Fort Augustus and Loch Ness, PH32 4
Probably the most stereotypically familiar landmark in the Highlands is the Loch Ness, and one mention of the name conjures nebulous images of the elusive and frightening beast—the Loch Ness monster. Another of Scotland’s behemoth creatures, ‘Old Nessie’ has achieved fame and recognition beyond imagination and has even inspired scientists, news reporters, and psychics to comb the entire lake in search of it. One of the earliest known sightings of the mythological creature was documented in the 7th century and since then, strange reports of what could possibly be a lone plesiosaur, group of migrating seals from the North Sea, or floating deadwood have surfaced. The lake itself is also larger than life, stretching for miles and miles; as far north as Inverness and as far south as Fort William, and possessing a depth of over 230 metres. While here, although we were bemused by Nessie’s absence (although in our hearts, ‘the truth is out there’), we were delighted to simply grab lunch at the local fish and chips pub, walk across the flowing Caledonian Canal, sit by the waterfront, and snap photos of one Scotland’s most remarkable locales.

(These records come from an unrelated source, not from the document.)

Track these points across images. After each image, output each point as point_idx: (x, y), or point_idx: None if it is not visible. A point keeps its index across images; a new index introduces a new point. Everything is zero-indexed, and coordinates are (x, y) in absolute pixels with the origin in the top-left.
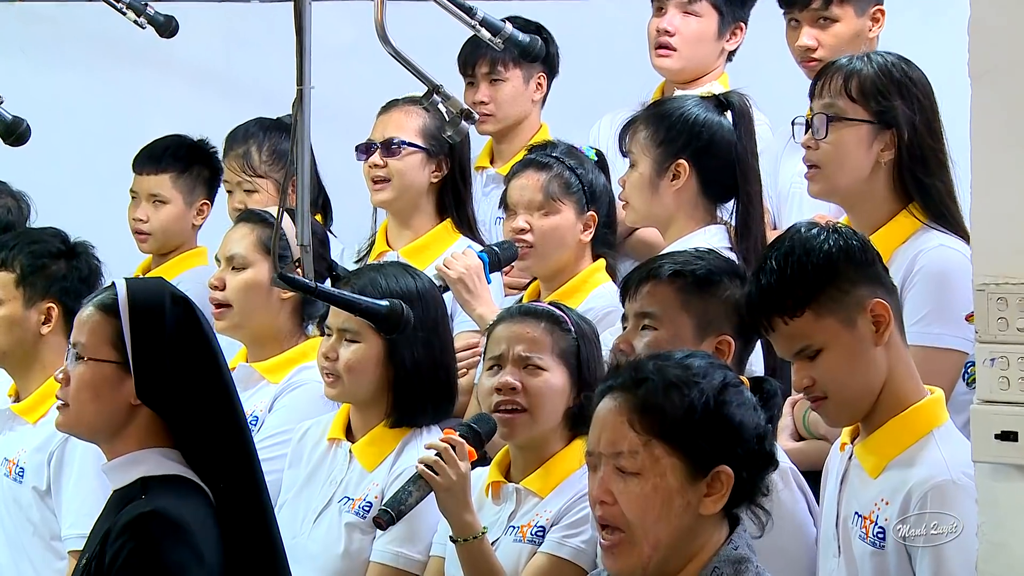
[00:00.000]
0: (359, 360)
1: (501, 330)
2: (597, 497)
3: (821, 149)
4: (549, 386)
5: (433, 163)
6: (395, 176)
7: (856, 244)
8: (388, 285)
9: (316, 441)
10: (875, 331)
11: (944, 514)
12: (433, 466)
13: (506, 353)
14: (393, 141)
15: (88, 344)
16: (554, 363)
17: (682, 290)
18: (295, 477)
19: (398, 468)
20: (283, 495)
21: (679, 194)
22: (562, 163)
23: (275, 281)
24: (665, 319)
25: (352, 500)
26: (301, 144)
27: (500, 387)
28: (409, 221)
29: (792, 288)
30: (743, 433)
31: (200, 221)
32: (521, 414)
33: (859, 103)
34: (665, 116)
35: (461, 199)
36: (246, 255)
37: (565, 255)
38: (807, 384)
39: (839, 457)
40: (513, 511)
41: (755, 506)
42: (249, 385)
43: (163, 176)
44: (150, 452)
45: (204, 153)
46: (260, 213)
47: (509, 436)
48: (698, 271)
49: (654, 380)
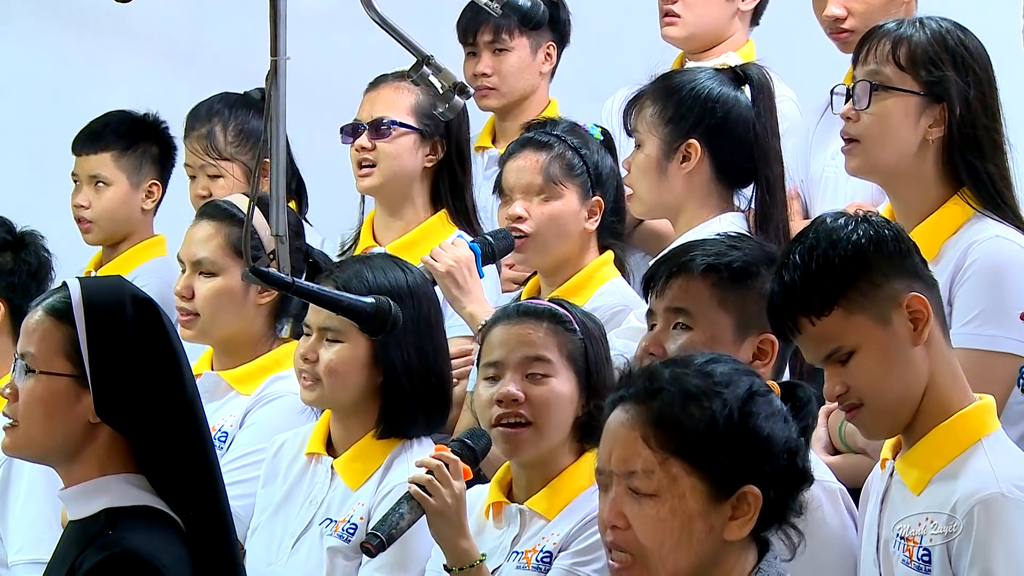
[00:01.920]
0: (342, 363)
1: (498, 333)
2: (608, 521)
3: (862, 121)
4: (556, 395)
5: (427, 145)
6: (384, 160)
7: (888, 233)
8: (375, 279)
9: (293, 456)
10: (913, 329)
11: (993, 530)
12: (426, 486)
13: (505, 359)
14: (382, 121)
15: (39, 355)
16: (560, 368)
17: (718, 286)
18: (270, 496)
19: (386, 486)
20: (257, 517)
21: (690, 178)
22: (564, 142)
23: (246, 276)
24: (700, 318)
25: (335, 522)
26: (275, 122)
27: (501, 399)
28: (399, 211)
29: (818, 284)
30: (772, 448)
31: (150, 205)
32: (525, 428)
33: (907, 72)
34: (674, 90)
35: (458, 186)
36: (214, 260)
37: (567, 246)
38: (840, 391)
39: (880, 476)
40: (517, 535)
41: (787, 526)
42: (216, 396)
43: (103, 155)
44: (113, 480)
45: (151, 128)
46: (224, 207)
47: (513, 453)
48: (734, 263)
49: (671, 390)
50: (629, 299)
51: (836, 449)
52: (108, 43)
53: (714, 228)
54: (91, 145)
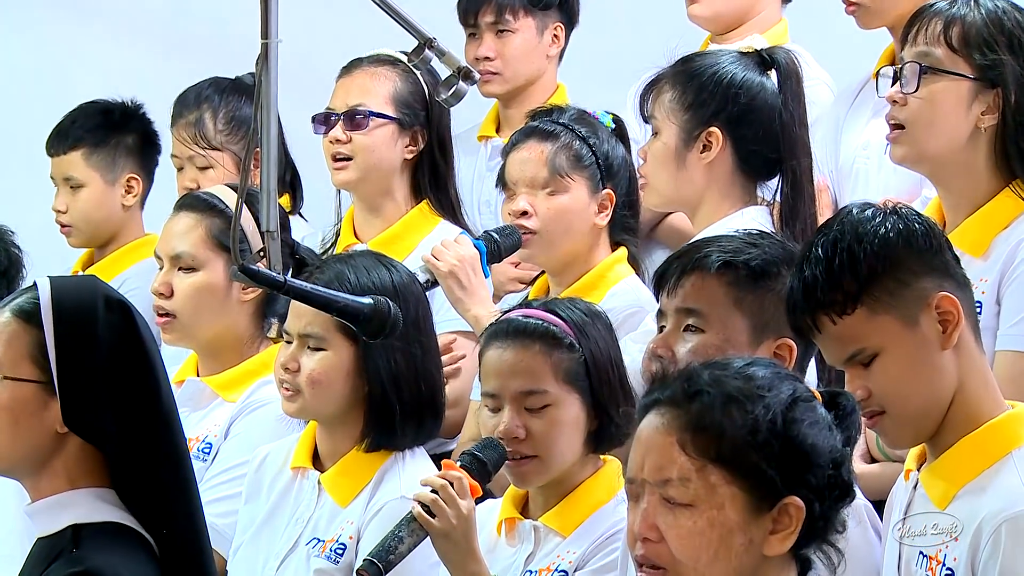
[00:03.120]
0: (325, 371)
1: (492, 359)
2: (640, 533)
3: (910, 105)
4: (558, 424)
5: (407, 136)
6: (360, 153)
7: (919, 227)
8: (358, 280)
9: (278, 470)
10: (942, 331)
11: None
12: (431, 506)
13: (500, 391)
14: (357, 111)
15: (5, 359)
16: (560, 392)
17: (734, 285)
18: (253, 513)
19: (376, 503)
20: (239, 536)
21: (710, 169)
22: (571, 131)
23: (235, 274)
24: (714, 319)
25: (323, 542)
26: (266, 109)
27: (501, 436)
28: (378, 207)
29: (841, 280)
30: (816, 458)
31: (132, 200)
32: (530, 461)
33: (960, 55)
34: (695, 74)
35: (440, 177)
36: (195, 253)
37: (575, 243)
38: (861, 396)
39: (904, 487)
40: (531, 553)
41: (827, 544)
42: (200, 404)
43: (73, 155)
44: (82, 493)
45: (124, 117)
46: (204, 197)
47: (522, 484)
48: (752, 261)
49: (710, 393)
50: (644, 300)
51: (873, 457)
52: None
53: (735, 223)
54: (60, 145)
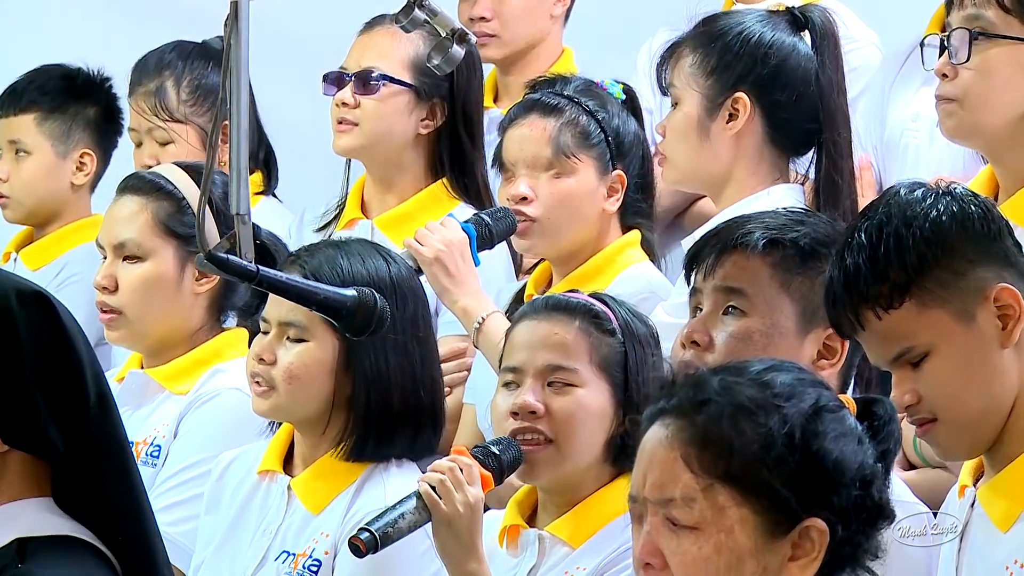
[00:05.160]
0: (305, 366)
1: (521, 332)
2: (642, 558)
3: (961, 78)
4: (583, 408)
5: (423, 108)
6: (367, 120)
7: (975, 210)
8: (351, 268)
9: (243, 475)
10: (1001, 328)
11: None
12: (437, 487)
13: (525, 364)
14: (372, 74)
15: None
16: (591, 376)
17: (780, 266)
18: (215, 526)
19: (356, 513)
20: (200, 551)
21: (737, 140)
22: (577, 105)
23: (201, 264)
24: (759, 302)
25: (293, 556)
26: (236, 77)
27: (517, 410)
28: (390, 181)
29: (887, 270)
30: (840, 476)
31: (82, 179)
32: (544, 446)
33: (1015, 15)
34: (718, 35)
35: (466, 158)
36: (141, 241)
37: (582, 231)
38: (910, 401)
39: (958, 504)
40: (534, 565)
41: (862, 571)
42: (145, 399)
43: (24, 117)
44: (26, 504)
45: (87, 87)
46: (149, 178)
47: (529, 475)
48: (800, 240)
49: (718, 403)
50: (657, 286)
51: (911, 463)
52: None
53: (763, 203)
54: (11, 105)
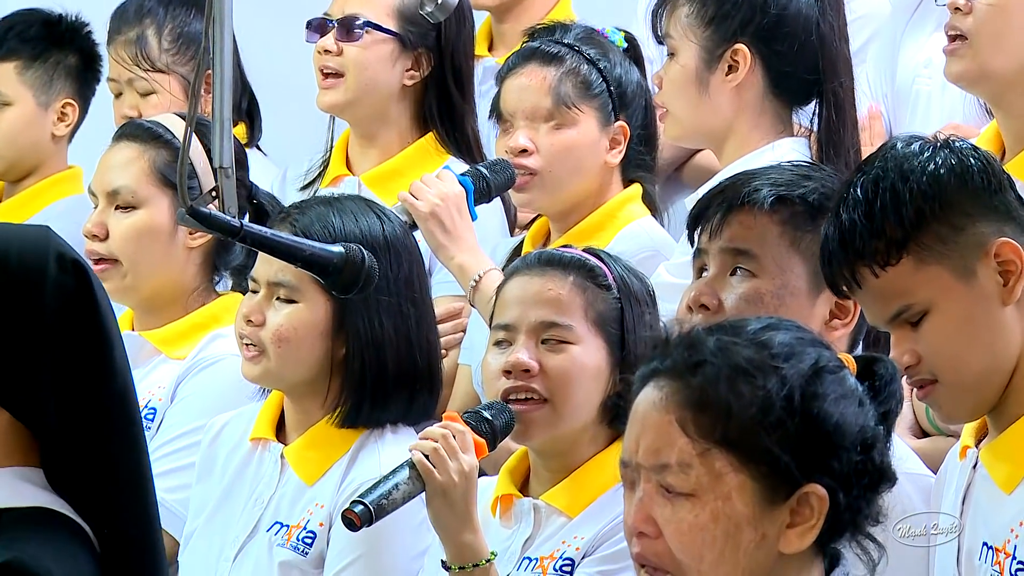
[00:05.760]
0: (294, 327)
1: (514, 288)
2: (635, 527)
3: (976, 13)
4: (578, 366)
5: (408, 58)
6: (352, 71)
7: (974, 163)
8: (343, 226)
9: (235, 442)
10: (1003, 284)
11: None
12: (430, 456)
13: (518, 321)
14: (356, 21)
15: None
16: (587, 333)
17: (790, 223)
18: (207, 494)
19: (351, 482)
20: (191, 521)
21: (738, 93)
22: (578, 54)
23: (182, 217)
24: (768, 262)
25: (286, 527)
26: (220, 24)
27: (510, 368)
28: (375, 135)
29: (884, 225)
30: (841, 439)
31: (64, 130)
32: (539, 406)
33: None
34: None
35: (455, 110)
36: (135, 189)
37: (583, 184)
38: (909, 361)
39: (959, 466)
40: (530, 536)
41: (863, 537)
42: (139, 363)
43: (5, 66)
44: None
45: (68, 33)
46: (148, 126)
47: (523, 436)
48: (809, 196)
49: (715, 363)
50: (660, 243)
51: (924, 431)
52: None
53: (768, 157)
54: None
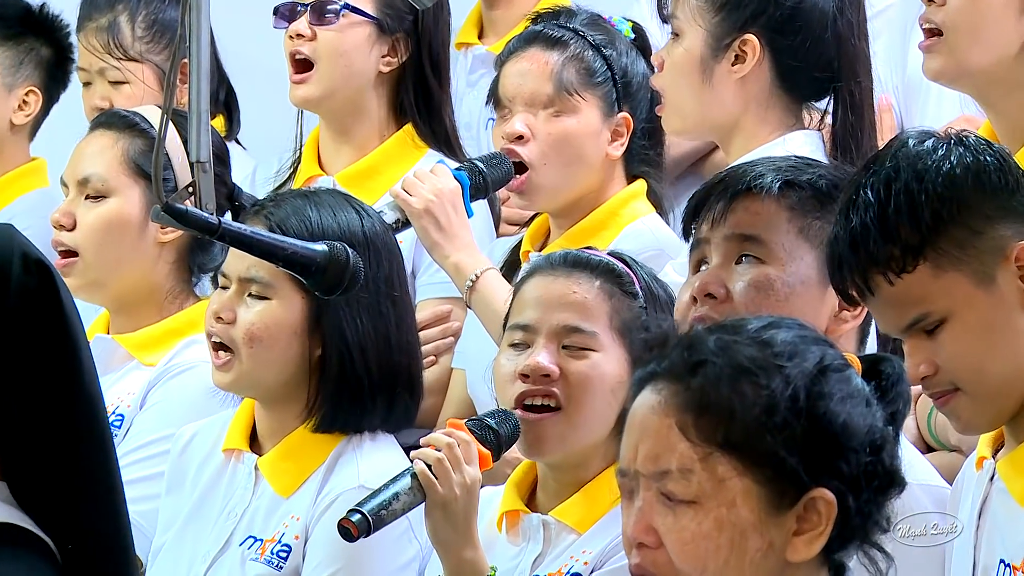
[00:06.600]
0: (267, 326)
1: (534, 288)
2: (634, 537)
3: (949, 5)
4: (599, 375)
5: (385, 43)
6: (325, 58)
7: (991, 161)
8: (321, 221)
9: (207, 453)
10: (1023, 289)
11: None
12: (433, 467)
13: (538, 323)
14: (331, 3)
15: None
16: (610, 342)
17: (798, 209)
18: (177, 506)
19: (329, 494)
20: (160, 534)
21: (742, 85)
22: (583, 39)
23: (156, 214)
24: (776, 248)
25: (260, 541)
26: (197, 11)
27: (527, 372)
28: (349, 130)
29: (898, 230)
30: (849, 440)
31: (22, 120)
32: (554, 414)
33: None
34: None
35: (432, 100)
36: (107, 177)
37: (583, 178)
38: (926, 372)
39: (976, 478)
40: (540, 554)
41: (870, 546)
42: (111, 367)
43: None
44: None
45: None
46: (125, 115)
47: (535, 446)
48: (818, 181)
49: (716, 364)
50: (665, 242)
51: (927, 445)
52: None
53: (779, 151)
54: None
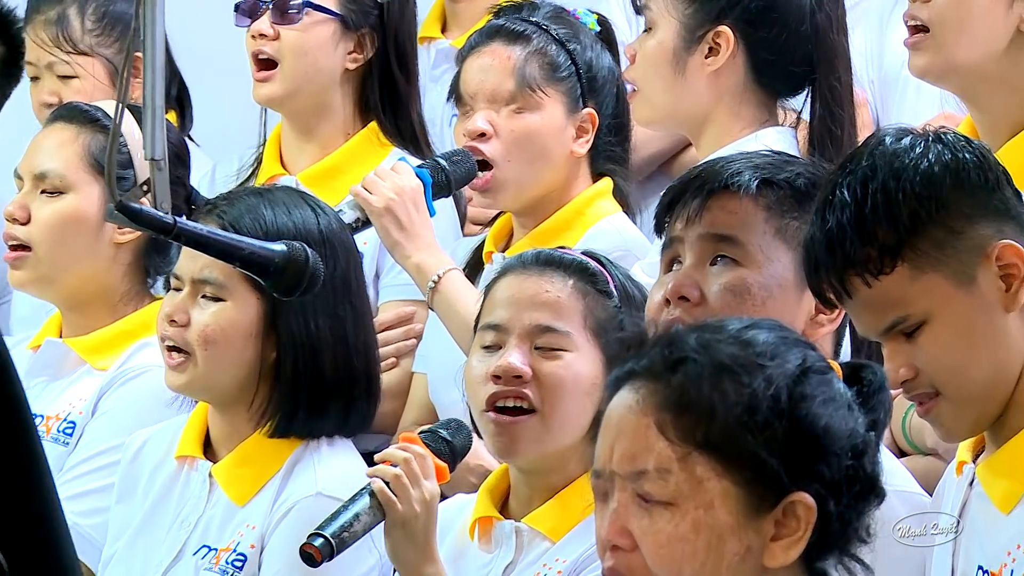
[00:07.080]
0: (222, 328)
1: (506, 287)
2: (608, 539)
3: (935, 1)
4: (573, 376)
5: (351, 40)
6: (289, 58)
7: (970, 159)
8: (275, 220)
9: (159, 460)
10: (1004, 289)
11: None
12: (392, 484)
13: (510, 322)
14: (293, 1)
15: None
16: (584, 342)
17: (775, 209)
18: (128, 515)
19: (285, 501)
20: (111, 543)
21: (715, 78)
22: (546, 34)
23: (110, 214)
24: (753, 251)
25: (215, 551)
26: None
27: (499, 373)
28: (312, 129)
29: (876, 231)
30: (831, 444)
31: None
32: (527, 416)
33: None
34: None
35: (398, 97)
36: (64, 172)
37: (547, 175)
38: (906, 375)
39: (956, 483)
40: (511, 562)
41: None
42: (61, 373)
43: None
44: None
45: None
46: (86, 109)
47: (508, 450)
48: (796, 180)
49: (696, 362)
50: (632, 242)
51: (900, 449)
52: None
53: (751, 148)
54: None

Commando Memorial, along the A82, Spean Bridge, Highland PH34 4
The Highlands are home to some of the world’s bravest fighters, and although famous icons such as William Wallace have become symbols of the country’s freedom-fighting warrior class, Scotland’s role in World War II has help it to find its reputation amongst legend. One of the United Kingdom’s most treasured attractions, the Commando Memorial is a Category A listed statue of epic proportions. It towers above the horizon at 17 feet and features three soldiers in a neoclassical style cast complete with military gear, fatigues, and stern, hardened faces. The monument itself is located near Glen Spean, just near the Spean Bridge, and gazes southward towards the Ben Nevis. It was the work of Scott Sutherland who, in 1949, was a veteran of the war and an award-winning sculptor. His statue commemorates the efforts of Scotland’s virtuous infantrymen in Europe’s battle against Fascism and Nazism. After the war ended, Sutherland was offered the perfect opportunity to share his vision of Scottish pride with his countrymen by entering a local sculpting competition—little did he know that his artwork would win first prize (200 pounds), or that scores of veterans and tourists from around the world would visit it to pay homage to their fallen comrades.